Una famiglia caotica per l’ironia di Elisabeth Kelly
Giulia Zoppi
Elisabet Kelly, Chiedi scusa! Chiedi scusa!, traduzione di Ombretta Giumelli, Adelphi, Milano 2010.
Pregio principale di Chiedi scusa! Chiedi scusa! (Apologize! Apologize!), debutto narrativo della giornalista canadese Elizabeth Kelly, è la forza dirompente con cui sono descritti i caratteri principali dei suoi protagonisti, l’energia inesauribile di una scrittura baldanzosa che si sprigiona sin dalle prime pagine, sorprendenti per l’ironia cinica e dissacratoria, tipica di una certa tradizione letteraria anglosassone.
Voce narrante del romanzo è Collie, primogenito dei Flanagan, famiglia dell’alta borghesia americana di origine irlandese residente a Martha’s Vineyard, che vive all’ombra del fratello minore Bing in una grande villa, insieme ai genitori: la madre Anais, figlia ribelle di Peregrine Lowell (detto il Falco per l’implacabile fiuto negli affari e la cattiveria tipica dei tycoons) idealista, spietata e romantica quanto le basta per foraggiare a suon di milioni, gruppuscoli di marxisti della prima ora in giro per il mondo, e il padre Charlie, bellissimo irlandese con l’abitudine alle sbronze, nullatenente, decisamente spiantato ma con una qualche attitudine alla famiglia, laddove Anais latita senza alcun senso di colpa. Li affianca lo zio Toni, fratello di Charlie, il «domestico» di casa, attaccato alla bottiglia quanto ai nipoti e ai piccioni viaggiatori, cui dedica gran parte del suo tempo libero.
Unico vero borghese di famiglia (sua l’eredità morale ed economica del nonno Peregrine, magnate dei media), Collie cresce nel caotico mondo dei Flanagan subendo angherie di ogni specie – soprattutto dalla madre che lo detesta per la forte somiglianza con l’odiato padre – e soffrendo per la posizione di minorità in cui è tenuto da tutti. Il suo sguardo dolce, rassegnato ma lucido, si posa sul fratello minore Bing che tutti adorano (lo sciupafemmine espulso da ogni scuola degli Usa, lo scapestrato e incosciente fratellino in grado di sedurre chiunque, anche lui), per raccontarne le gesta eroiche e dissolute.
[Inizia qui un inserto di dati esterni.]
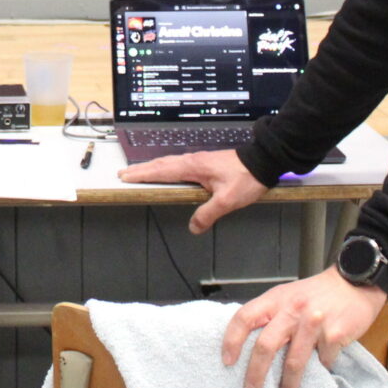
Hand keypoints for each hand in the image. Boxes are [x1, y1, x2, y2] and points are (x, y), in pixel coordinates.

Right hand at [118, 148, 267, 233]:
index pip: (162, 171)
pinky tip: (167, 171)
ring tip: (139, 172)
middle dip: (141, 169)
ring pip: (169, 162)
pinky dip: (166, 167)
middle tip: (124, 174)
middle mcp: (193, 161)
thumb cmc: (246, 178)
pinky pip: (178, 164)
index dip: (143, 174)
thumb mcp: (227, 201)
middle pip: (161, 164)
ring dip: (152, 167)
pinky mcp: (206, 162)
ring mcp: (199, 160)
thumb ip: (208, 214)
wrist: (263, 161)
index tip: (126, 177)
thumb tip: (193, 227)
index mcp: (193, 167)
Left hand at [223, 269, 387, 387]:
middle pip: (265, 345)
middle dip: (255, 374)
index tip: (227, 361)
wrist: (353, 284)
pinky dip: (320, 370)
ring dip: (287, 387)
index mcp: (275, 299)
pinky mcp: (335, 334)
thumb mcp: (287, 295)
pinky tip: (320, 373)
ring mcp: (313, 322)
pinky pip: (323, 361)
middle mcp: (292, 309)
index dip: (232, 340)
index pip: (244, 317)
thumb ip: (270, 314)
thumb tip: (249, 344)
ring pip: (294, 362)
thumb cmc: (317, 293)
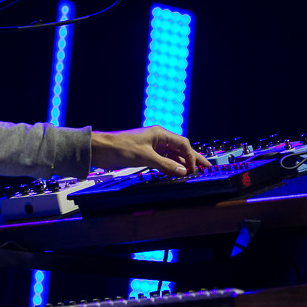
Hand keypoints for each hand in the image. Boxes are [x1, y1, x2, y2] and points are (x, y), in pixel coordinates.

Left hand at [91, 126, 211, 176]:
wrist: (101, 149)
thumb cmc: (120, 147)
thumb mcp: (145, 157)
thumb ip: (165, 165)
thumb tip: (182, 171)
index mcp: (160, 134)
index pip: (183, 144)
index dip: (191, 156)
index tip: (194, 168)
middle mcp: (158, 139)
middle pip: (180, 149)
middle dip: (193, 158)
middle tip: (206, 167)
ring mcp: (152, 147)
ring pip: (172, 156)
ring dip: (181, 164)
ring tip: (193, 172)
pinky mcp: (145, 155)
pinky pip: (163, 160)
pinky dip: (170, 167)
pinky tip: (176, 173)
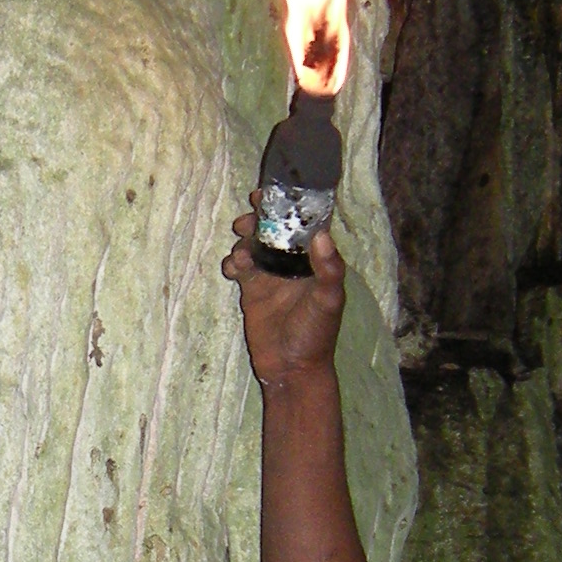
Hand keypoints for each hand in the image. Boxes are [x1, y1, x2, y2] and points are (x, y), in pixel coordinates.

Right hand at [220, 213, 347, 388]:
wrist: (291, 369)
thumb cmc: (316, 334)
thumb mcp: (328, 301)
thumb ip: (328, 270)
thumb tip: (322, 236)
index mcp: (315, 260)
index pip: (305, 224)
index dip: (291, 205)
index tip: (274, 192)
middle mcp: (292, 263)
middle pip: (274, 229)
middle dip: (260, 218)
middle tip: (249, 218)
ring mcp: (270, 274)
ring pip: (254, 243)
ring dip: (244, 239)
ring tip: (242, 249)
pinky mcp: (251, 289)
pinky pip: (238, 265)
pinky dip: (233, 262)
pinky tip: (235, 269)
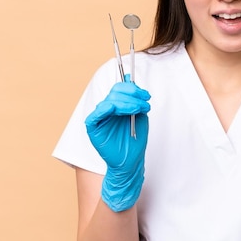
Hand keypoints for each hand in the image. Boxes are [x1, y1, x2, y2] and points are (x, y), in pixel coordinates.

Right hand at [85, 75, 150, 211]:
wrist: (130, 161)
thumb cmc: (135, 140)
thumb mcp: (140, 116)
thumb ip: (136, 99)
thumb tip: (131, 79)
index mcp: (118, 105)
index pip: (120, 89)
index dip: (133, 89)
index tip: (146, 96)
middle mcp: (108, 109)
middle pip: (115, 93)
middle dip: (132, 96)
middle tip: (145, 103)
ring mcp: (100, 118)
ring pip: (109, 102)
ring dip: (126, 103)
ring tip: (138, 109)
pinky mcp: (93, 128)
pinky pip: (94, 116)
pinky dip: (103, 110)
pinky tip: (111, 108)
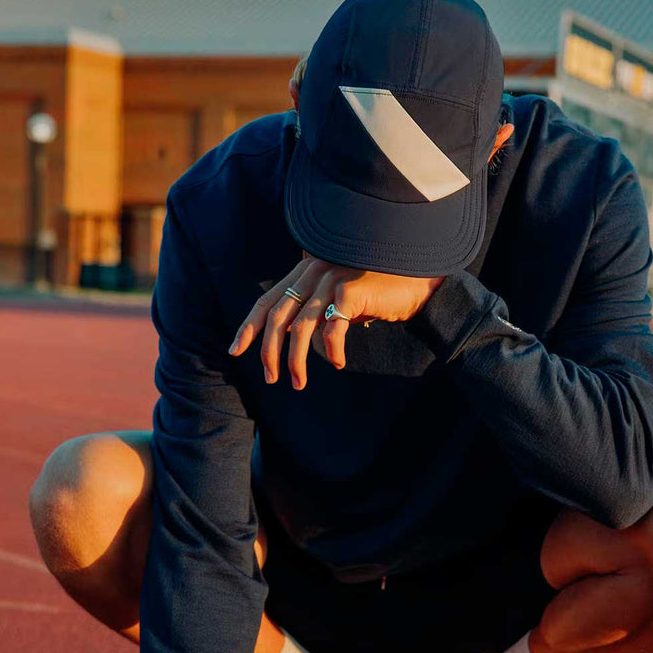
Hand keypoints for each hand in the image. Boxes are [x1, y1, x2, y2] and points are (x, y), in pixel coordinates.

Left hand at [228, 256, 443, 389]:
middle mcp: (314, 271)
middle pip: (277, 315)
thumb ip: (316, 310)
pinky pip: (333, 329)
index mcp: (305, 271)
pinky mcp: (351, 291)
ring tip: (297, 382)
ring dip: (296, 360)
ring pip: (301, 327)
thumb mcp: (339, 299)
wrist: (417, 283)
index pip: (268, 300)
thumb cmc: (378, 293)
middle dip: (268, 350)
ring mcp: (332, 279)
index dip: (249, 326)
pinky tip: (337, 364)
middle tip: (270, 378)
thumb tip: (291, 338)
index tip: (235, 351)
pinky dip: (332, 351)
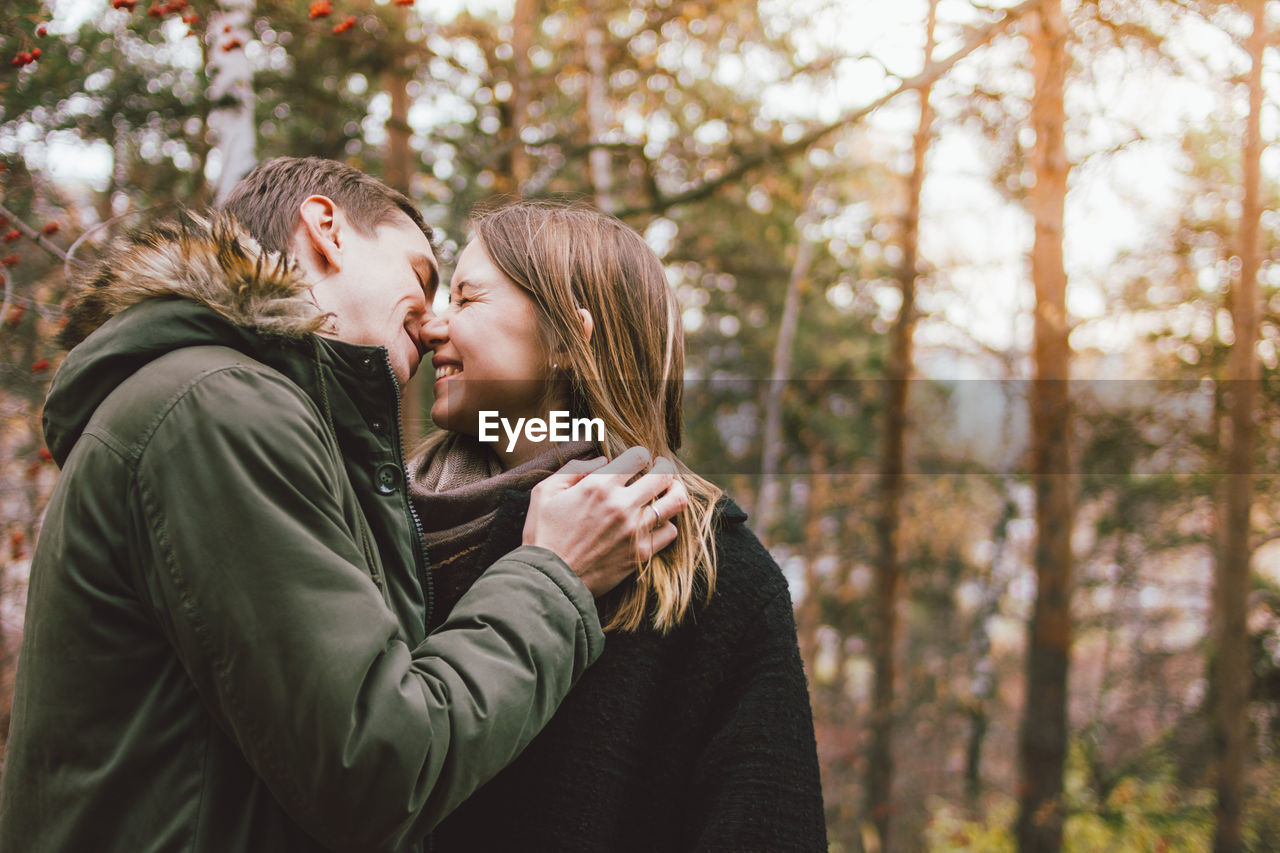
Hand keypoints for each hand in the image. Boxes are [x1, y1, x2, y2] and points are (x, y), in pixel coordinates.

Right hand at [523, 447, 688, 596]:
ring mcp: (634, 530)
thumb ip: (573, 469)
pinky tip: (656, 523)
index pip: (638, 456)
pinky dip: (666, 524)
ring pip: (675, 502)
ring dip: (674, 492)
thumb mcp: (544, 492)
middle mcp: (621, 505)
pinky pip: (670, 532)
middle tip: (660, 468)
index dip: (640, 455)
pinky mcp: (641, 553)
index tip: (638, 460)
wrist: (549, 580)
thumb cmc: (543, 535)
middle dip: (664, 467)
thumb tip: (602, 461)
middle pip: (663, 475)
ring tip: (669, 491)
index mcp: (598, 486)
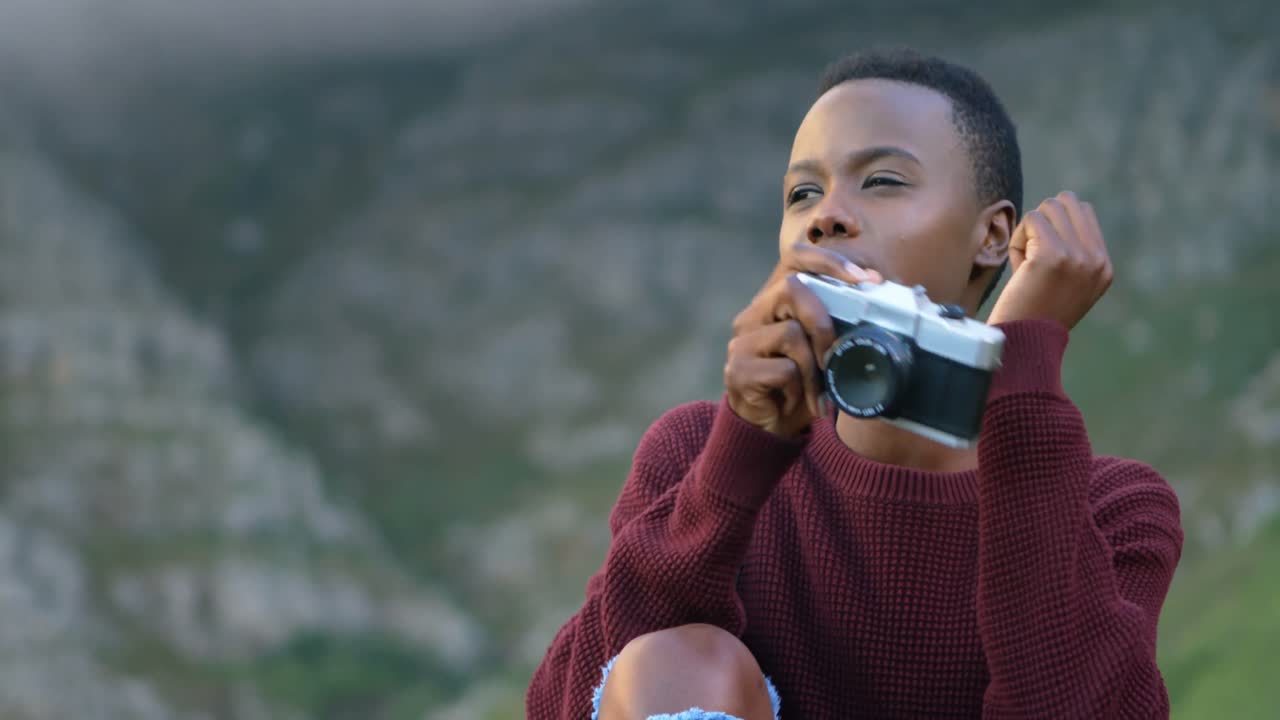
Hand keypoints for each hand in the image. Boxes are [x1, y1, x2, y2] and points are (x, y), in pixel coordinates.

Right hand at [725, 242, 881, 437]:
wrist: (769, 428)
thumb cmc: (800, 384)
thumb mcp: (822, 350)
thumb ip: (836, 325)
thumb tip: (879, 303)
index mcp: (775, 302)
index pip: (795, 258)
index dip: (829, 260)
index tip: (866, 279)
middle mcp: (753, 314)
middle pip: (791, 289)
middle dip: (824, 323)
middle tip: (834, 355)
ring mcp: (742, 341)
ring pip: (791, 333)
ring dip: (815, 368)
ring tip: (820, 392)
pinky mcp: (738, 370)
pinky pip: (784, 369)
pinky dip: (802, 389)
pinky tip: (800, 401)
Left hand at [987, 191, 1112, 330]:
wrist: (1023, 344)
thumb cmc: (1032, 314)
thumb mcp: (1064, 285)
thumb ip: (1068, 253)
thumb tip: (1051, 211)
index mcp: (1103, 267)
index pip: (1084, 212)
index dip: (1054, 224)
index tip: (1042, 256)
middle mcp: (1096, 260)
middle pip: (1067, 202)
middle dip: (1042, 222)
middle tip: (1031, 254)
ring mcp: (1078, 256)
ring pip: (1048, 208)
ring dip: (1028, 231)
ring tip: (1025, 263)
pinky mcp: (1054, 255)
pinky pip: (1032, 220)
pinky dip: (1018, 239)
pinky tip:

La prima parte scorre così via allegramente inseguendo le azioni sconclusionate di un nucleo familiare che tanto familiare non è, tra urla, botte e fughe, dove il figlio reietto è quello bello, bravo, brillante a scuola e di gran cuore, mentre il preferito è Bing, simpatico, strafottente e libero come l’aria. Ma un colpo di scena distrugge improvvisamente e senza via di scampo il divertimento sfrenato degli inizi: oramai adolescenti, Collie e Bing vanno un giorno in gita con gli amici e il più giovane, trovandosi in difficoltà durante una bravata, muore sotto gli occhi atterriti del fratello che avrebbe potuto aiutarlo ma assiste invece impotente alla sua scomparsa: creatura unica, meravigliosa nel suo essere irrimediabilmente volatile e fantasmatica.
È l’inizio del calvario personale di Collie che coincide purtroppo con la parte meno riuscita del romanzo, perché qui affiora una retorica che in precedenza era stata sapientemente aggirata da uno stile asciutto e abilmente divertito. Dopo la tragedia, il giovane passerà lunghi anni alla ricerca di un risarcimento morale da sottoporre al severo giudizio dei familiari, e di se stesso, per placare il senso di fallimento derivato dalla propria incapacità di salvare la vita del fratello tanto amato. Soltanto nell’epilogo si ricomporrà faticosamente un ordine, sia pure doloroso, mentre anche la scrittura riprende respiro e riesce a modularsi efficacemente sui tratti di una vicenda in definitiva amara ma ricchissima di vitalità.